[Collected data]
□ □ □ □ □ □ □
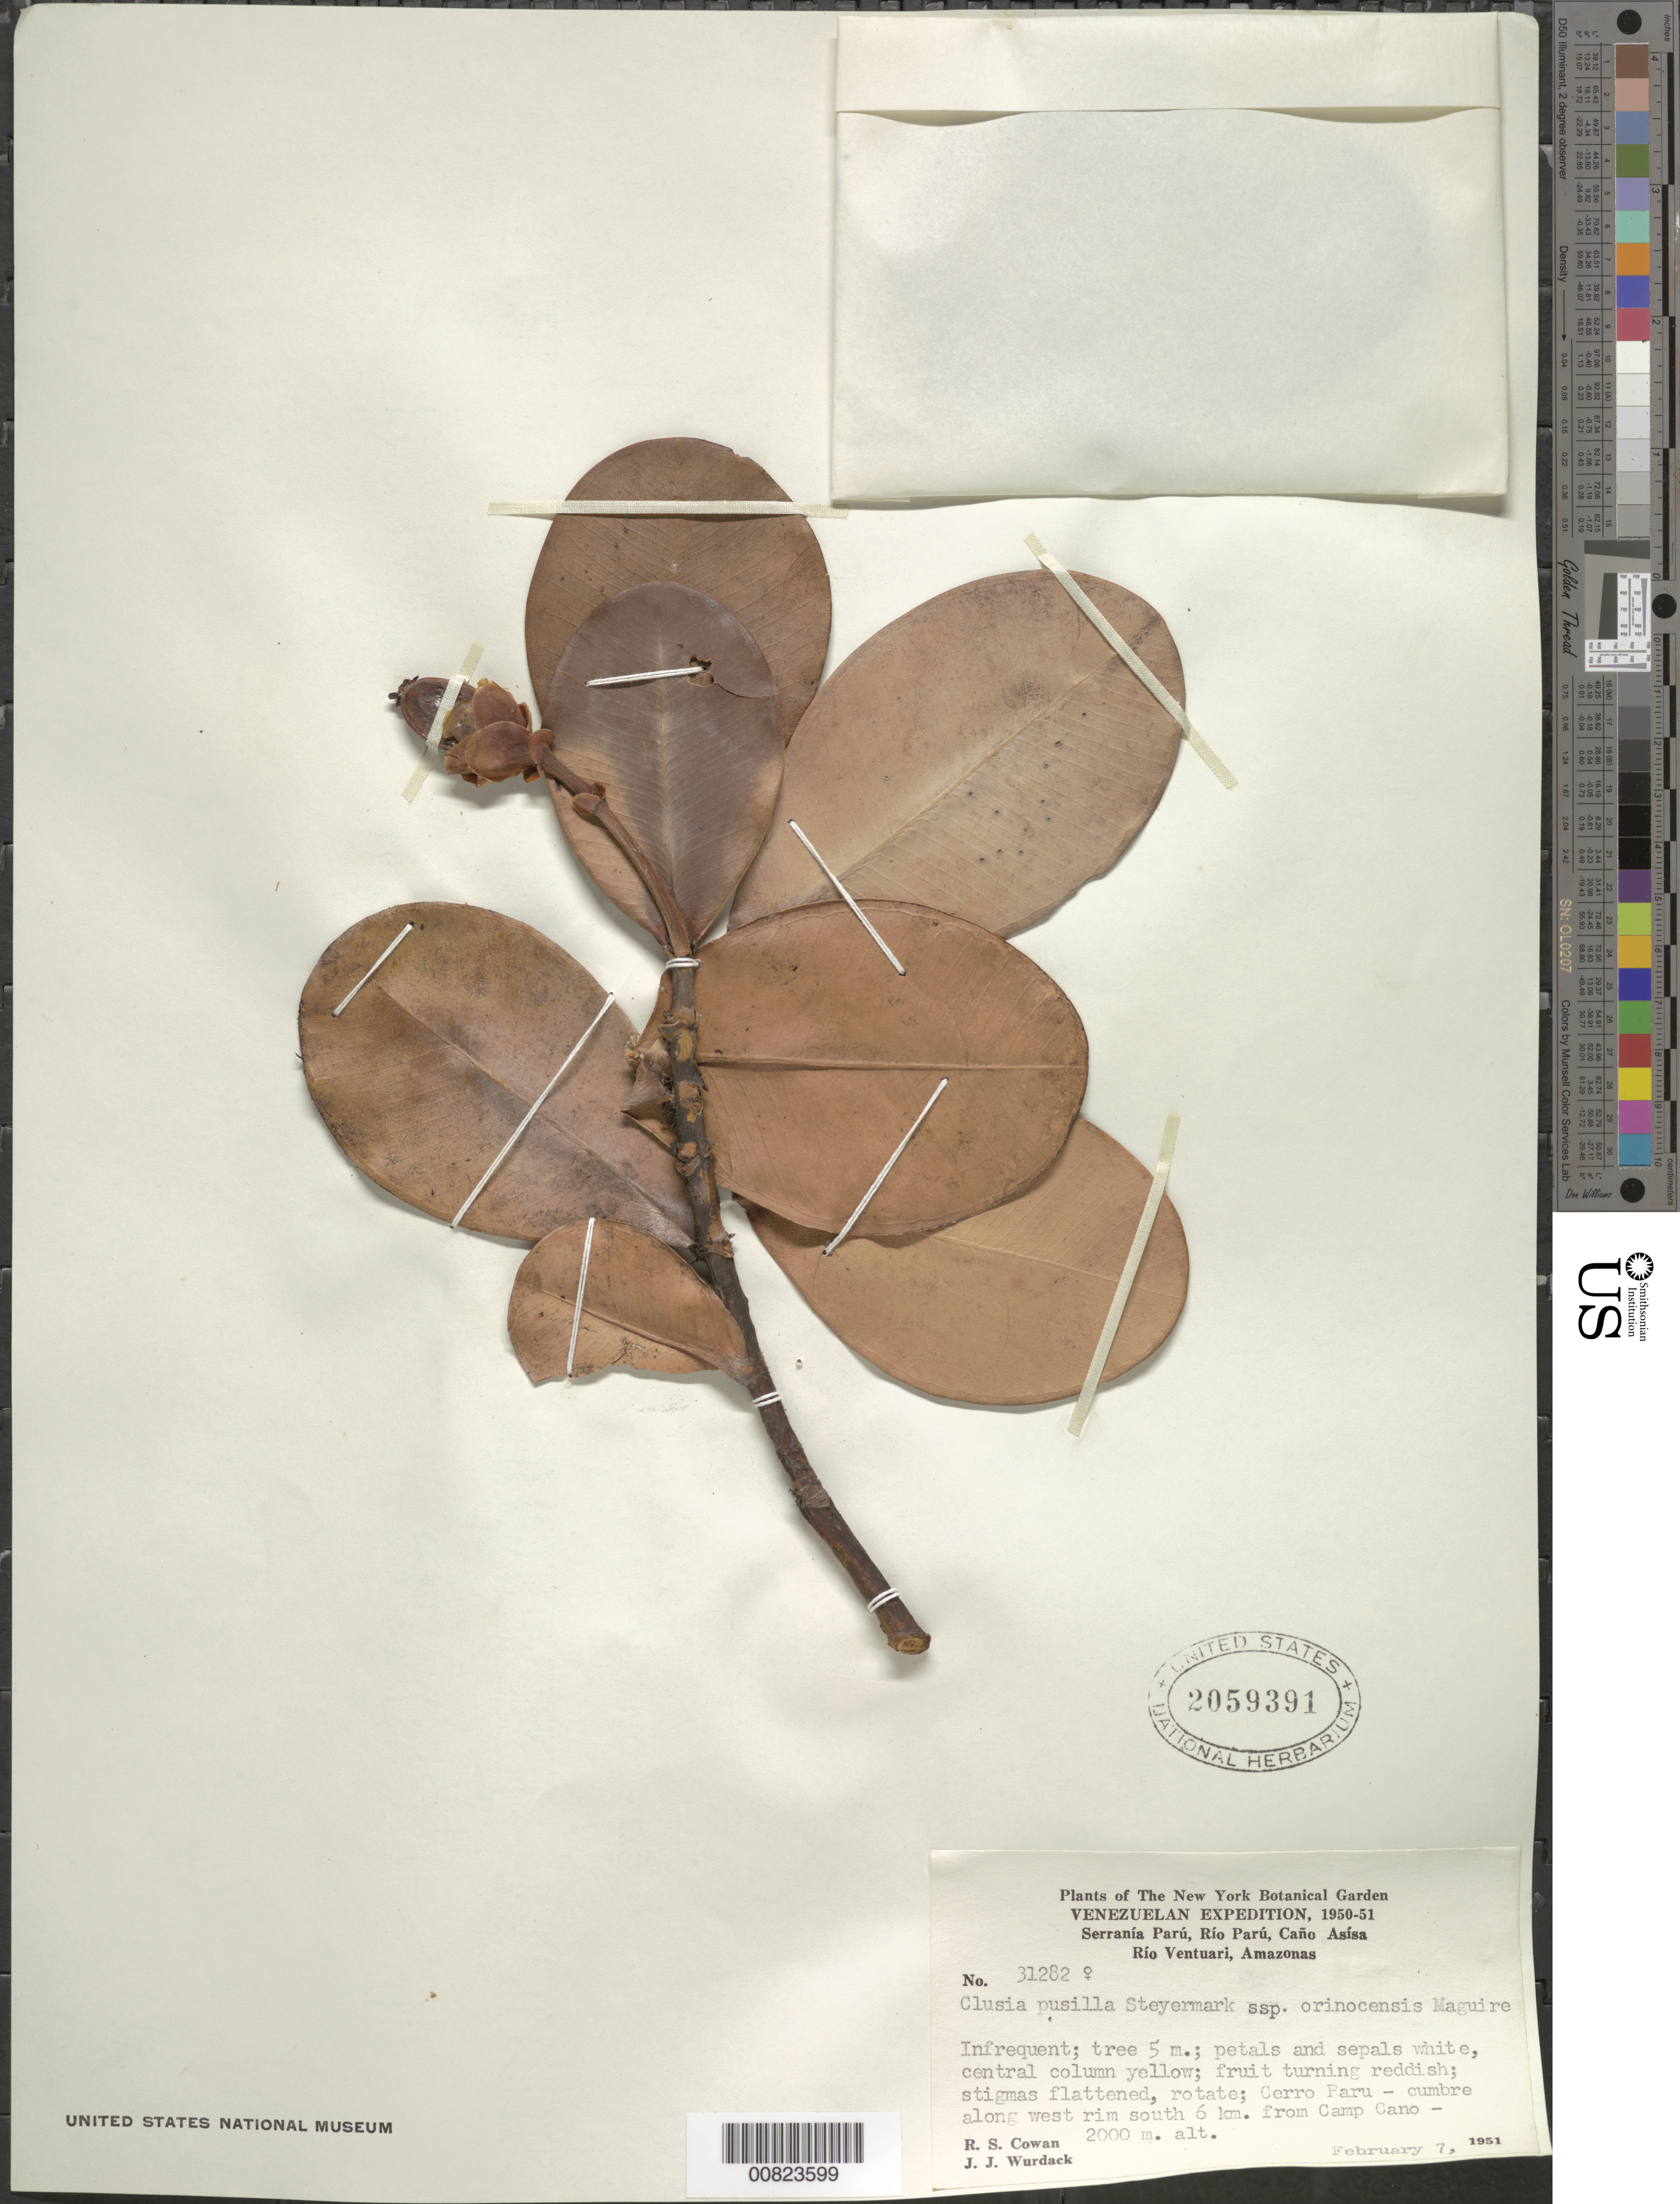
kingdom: Plantae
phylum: Tracheophyta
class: Magnoliopsida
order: Malpighiales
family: Clusiaceae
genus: Clusia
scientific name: Clusia pusilla subsp. orinocensis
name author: Maguire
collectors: R. S. Cowan & J. J. Wurdack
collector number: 31282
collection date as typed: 7-Feb-51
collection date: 1951-02-07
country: Venezuela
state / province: Amazonas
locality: Cerro Parú, cumbre along west rim south 6 km from Camp Caño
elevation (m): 2000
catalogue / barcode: US 2059391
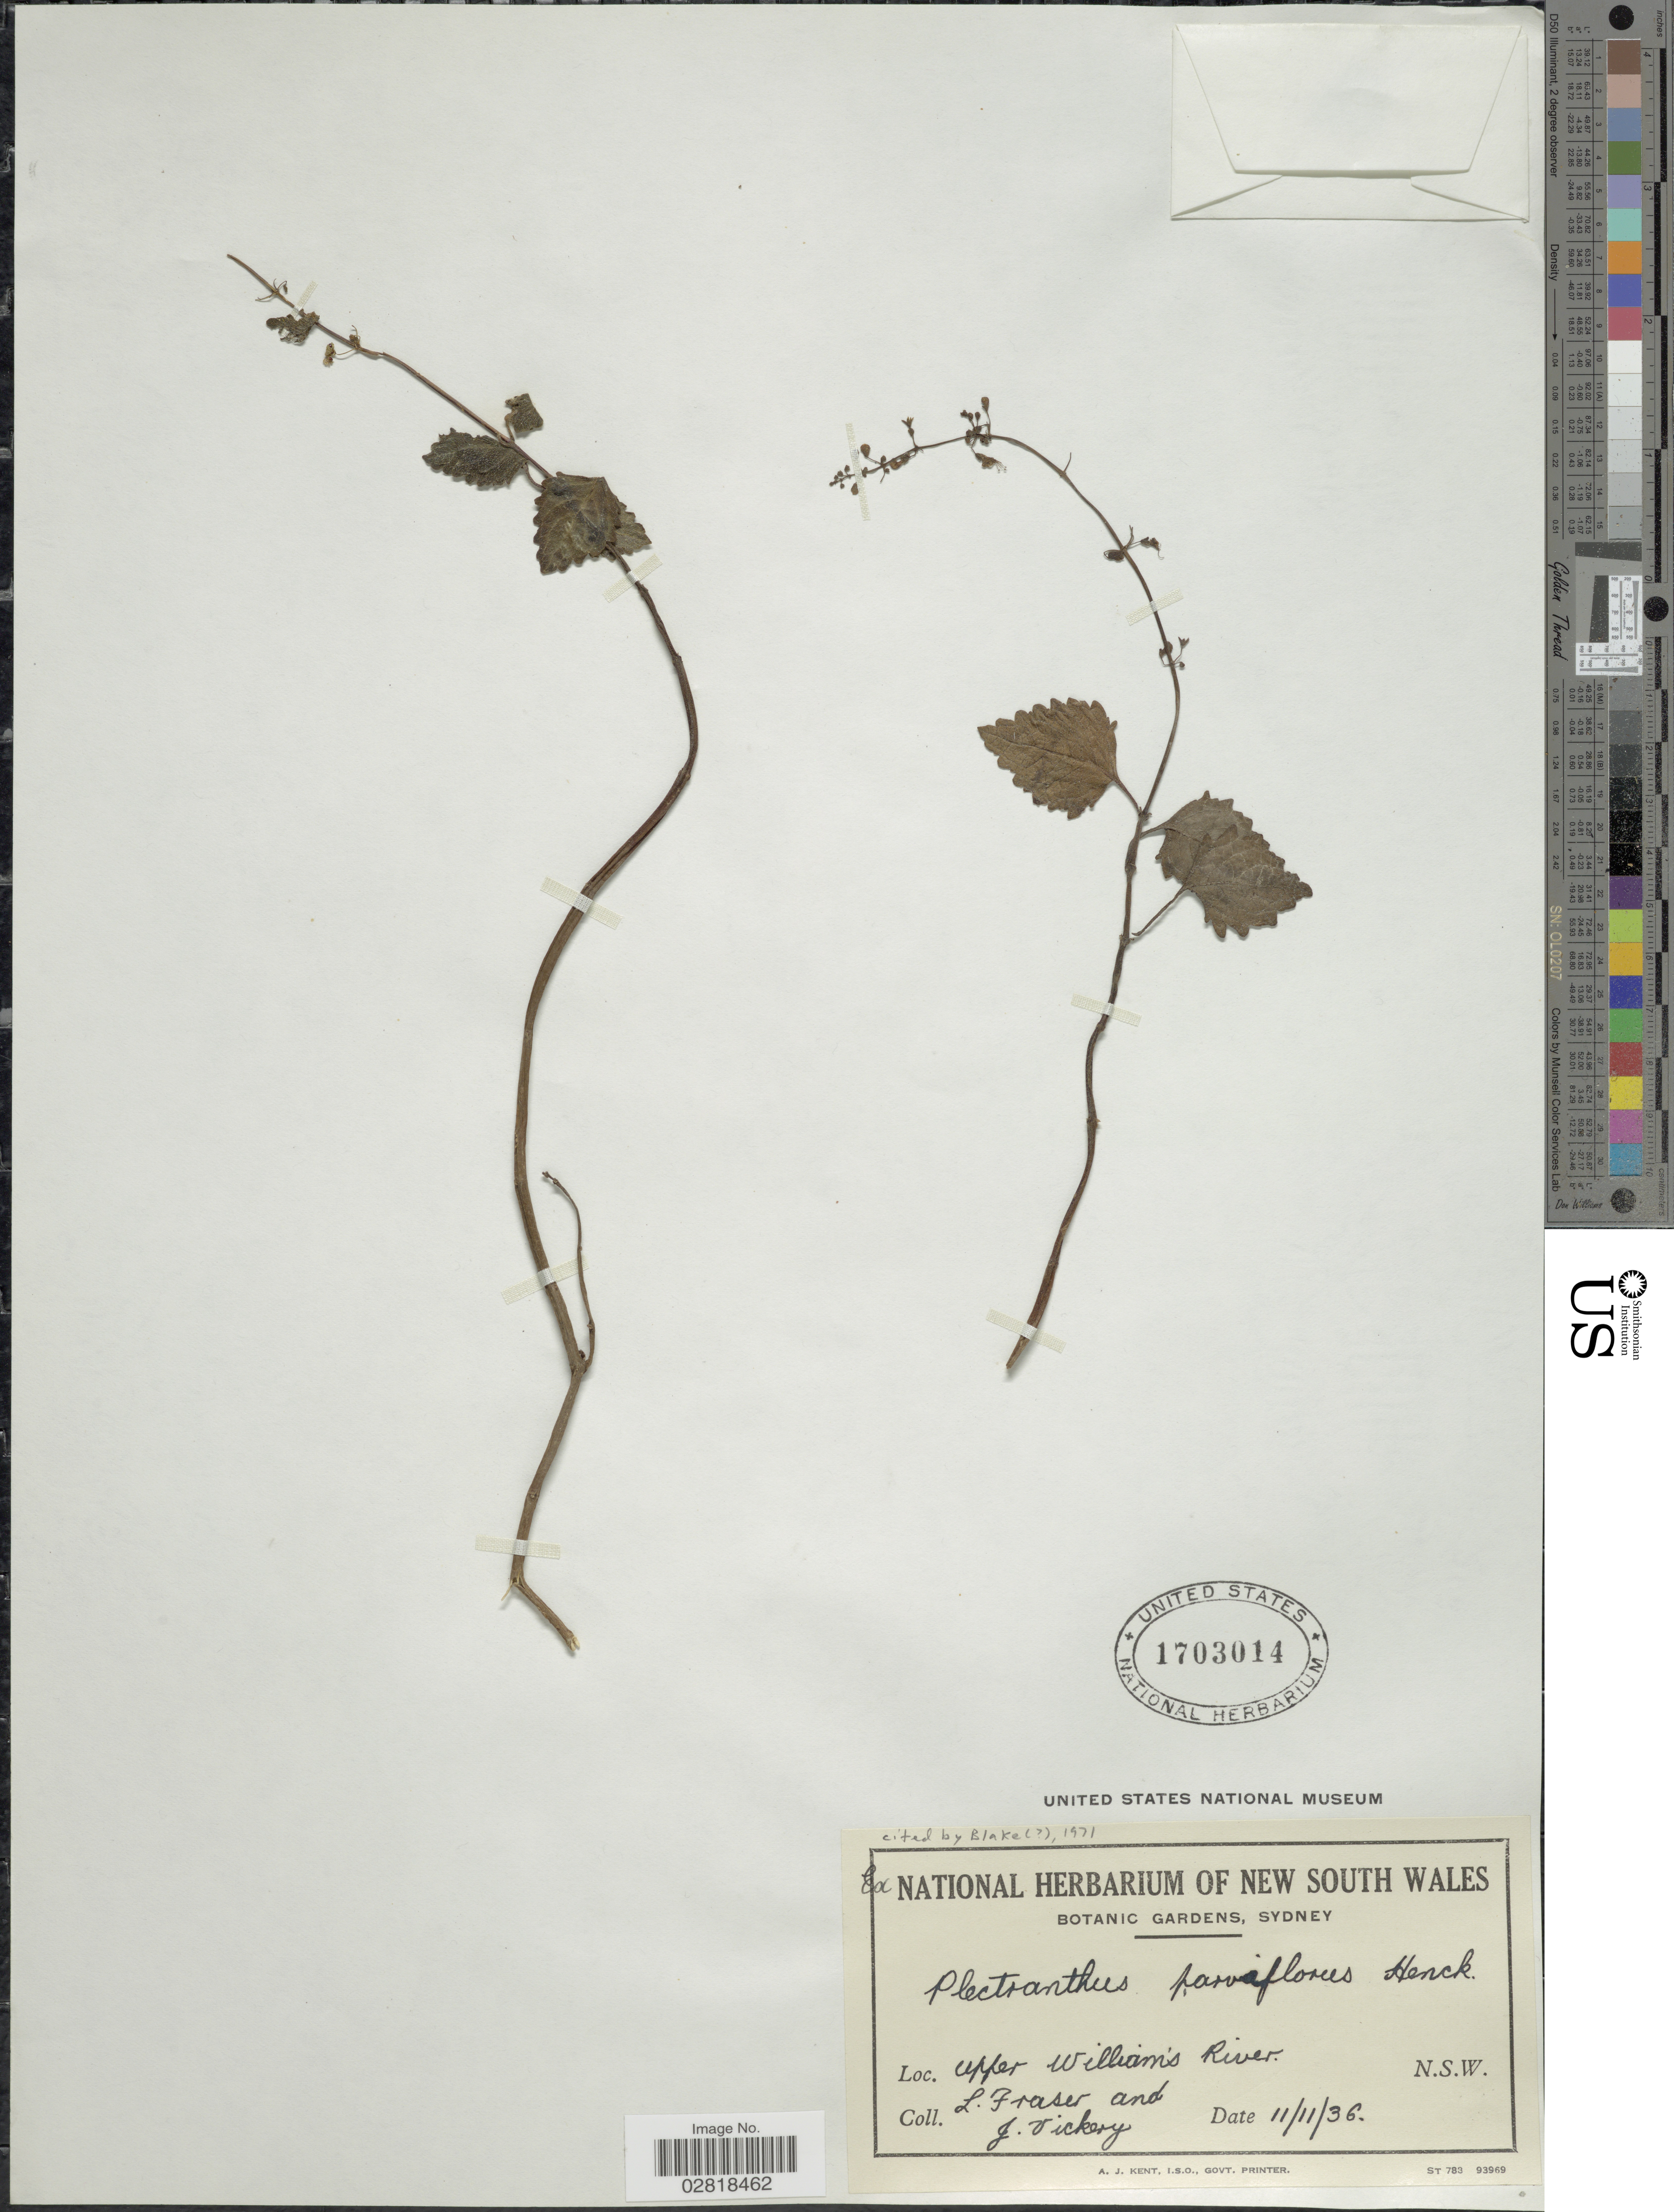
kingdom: Plantae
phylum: Tracheophyta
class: Magnoliopsida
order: Lamiales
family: Lamiaceae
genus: Plectranthus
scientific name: Plectranthus parviflorus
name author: Willd.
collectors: L. Fraser & J. Vickery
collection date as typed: Transcribed d/m/y: 11/11/36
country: Australia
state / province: New South Wales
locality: Upper William's River. N.S.W.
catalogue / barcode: US 1703014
□ □ □ □ □ □ □
__Work to do__
Please reproduce every line of the records above word for word, leaving out the pictures.

__Expected output__
kingdom: Plantae
phylum: Tracheophyta
class: Magnoliopsida
order: Malpighiales
family: Clusiaceae
genus: Clusia
scientific name: Clusia pusilla subsp. orinocensis
name author: Maguire
collectors: R. S. Cowan & J. J. Wurdack
collector number: 31282
collection date as typed: 7-Feb-51
collection date: 1951-02-07
country: Venezuela
state / province: Amazonas
locality: Cerro Parú, cumbre along west rim south 6 km from Camp Caño
elevation (m): 2000
catalogue / barcode: US 2059391
kingdom: Plantae
phylum: Tracheophyta
class: Magnoliopsida
order: Lamiales
family: Lamiaceae
genus: Plectranthus
scientific name: Plectranthus parviflorus
name author: Willd.
collectors: L. Fraser & J. Vickery
collection date as typed: Transcribed d/m/y: 11/11/36
country: Australia
state / province: New South Wales
locality: Upper William's River. N.S.W.
catalogue / barcode: US 1703014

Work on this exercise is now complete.